Redevelopment of a former printworks in Stockwell has brought a notable scheme of urban scale and style – 152 apartments and 18 modern-design townhouses plus commercial space, all built around a new public square. Rather than a closed-off industrial zone, it is a new area hub. For the first time in decades there is public access through the four-acre site to a bordering conservation area of Georgian terraces and Regency villas, and a fast-gentrifying part of south Lambeth.

The space-efficient townhouses (1,660 sq ft, with three bedrooms) are laid out over four levels and all have a decked terrace plus a courtyard garden at the rear. Called Clapham Road, the address is a well-connected inner-London patch – about a mile from Pimlico and only three stops on the Tube to the West End. Prices from £950,000, including underground parking. Call 020 7582 5517, or visit galliardhomes.com.

Fly into Heathrow and you see why people like to live in the leafy outer reaches of south-west London – the meandering Thames, the commons and the great green tract of Richmond Park. Despite the road congestion, for many this is the ideal London location.

Mortlake, famously the finishing line for the annual boat race, is cheaper than Richmond and its affluent satellites Ham and Petersham. Trinity Mews is a rare new development close to the waterfront: 76 homes, including apartments and mews-style houses with sought-after off-street parking or a garage. Prices from £675,000. Call Shanly Homes on 020 8876 0152.

Kew Bridge, between Mortlake and Richmond, has 164 riverside apartments with views across the Thames to the splendid Royal Botanic Gardens. Prices in the latest release range from £499,950 to £3m. Call St George on 020 8995 6669.

Hatfield House is an imposing Victorian villa in Twickenham's Cambridge Park conservation quarter. Thirteen apartments have been carved from the building, which sits in mature landscaped grounds. Prices from £325,000. Call Featherstone Leigh on 020 8940 1575.

Garrison chic

Officers' Mess is a collection of 11 restored listed houses at former Shoebury Garrison in Essex, a 180-acre coastal site with its own nature reserves and protected wetlands. It is about an hour by train to Fenchurch Street.

Inaccessible to the public for most of the past 150 years, the garrison became a weapons-testing centre in 1850 and later a barracks occupied by hundreds of military personnel and their families. It's a self-contained community with its own hospital, chapel, cricket pitch and parade ground.

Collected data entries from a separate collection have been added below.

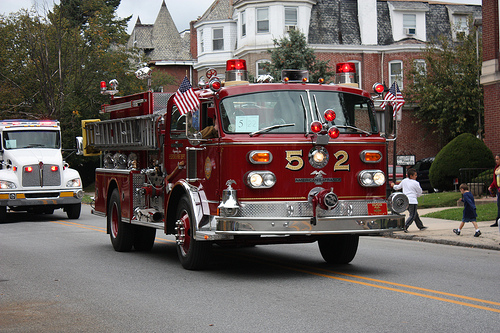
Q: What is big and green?
A: The tree.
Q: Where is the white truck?
A: In the street.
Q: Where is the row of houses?
A: Behind the fire truck.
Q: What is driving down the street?
A: A fire truck.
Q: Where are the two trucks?
A: In the street.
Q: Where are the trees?
A: In the background, by the homes.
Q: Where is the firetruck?
A: Middle of the road.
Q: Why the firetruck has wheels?
A: Help run.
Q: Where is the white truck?
A: Behind the firetruck.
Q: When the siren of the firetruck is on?
A: Emergency.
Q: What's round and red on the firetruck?
A: Lights.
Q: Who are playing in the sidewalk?
A: Kids.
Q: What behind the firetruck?
A: White truck.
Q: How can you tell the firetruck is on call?
A: Lights are on.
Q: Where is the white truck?
A: On the road.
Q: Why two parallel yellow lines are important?
A: No passing allowed.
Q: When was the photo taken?
A: Daytime.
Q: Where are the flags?
A: Firetruck.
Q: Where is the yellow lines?
A: Street.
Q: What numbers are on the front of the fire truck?
A: 5 2.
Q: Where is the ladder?
A: Side of the fire truck.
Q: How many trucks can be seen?
A: Two.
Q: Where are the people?
A: Sidewalk.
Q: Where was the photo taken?
A: At a parade.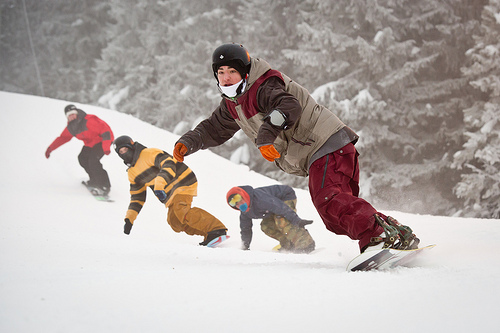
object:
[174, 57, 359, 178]
coat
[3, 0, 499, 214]
trees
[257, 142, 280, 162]
glove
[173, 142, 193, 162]
glove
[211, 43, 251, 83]
cap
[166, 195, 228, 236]
orange pants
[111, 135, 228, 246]
boy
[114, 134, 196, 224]
brown hood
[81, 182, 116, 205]
snow board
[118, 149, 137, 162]
mask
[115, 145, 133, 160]
face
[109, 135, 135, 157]
cap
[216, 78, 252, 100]
scarf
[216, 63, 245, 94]
face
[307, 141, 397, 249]
burgundy pants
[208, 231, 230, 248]
snowboard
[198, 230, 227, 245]
foot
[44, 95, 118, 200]
man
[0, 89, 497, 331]
hill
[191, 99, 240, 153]
arm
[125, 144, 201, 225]
coat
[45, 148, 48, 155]
glove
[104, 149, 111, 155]
glove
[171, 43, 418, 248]
boy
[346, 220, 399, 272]
shoe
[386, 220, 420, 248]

Today it is an upmarket housing estate with 50 Victorian buildings alongside new-build cottages and strikingly modern waterside apartments. The estate's architecture and layout remain largely as originally designed. Buildings are well spread out, there are wide, tree-lined roads, open spaces and sea views.

Officers' Mess houses are tastefully refurbished with vaulted ceilings, tall sash windows, oak panelling and decorative plasterwork. The biggest house has 5,554sq ft of space. Prices start at £795,000. Call estate agent Fine on 01702 826037.

Fitzrovia Apartments, a hospital redevelopment in Bolsover Street, has the kudos of being designed by architectural firm MAKE. The scheme raises the bar in terms of design quality, while integrating a number of uses, including a new medical outpatients facility plus studio offices and 42 private apartments around a landscaped courtyard. Prices from £750,000. Call Knight Frank on 020 7861 5499.

Development creep along the Battersea and Wandsworth waterfront means that the two places are meeting in the middle. Sesame Apartments, by Thornsett Group, near the popular Battersea Square hub of restaurants, bars and cafés is the latest addition – 73 homes, including live-work units. With a glass-topped atrium and mosaic façade, it is set to make an architectural splash. Prices from £285,000. Completion is due in September 2013. Call Lauristons on 0870 600 3690.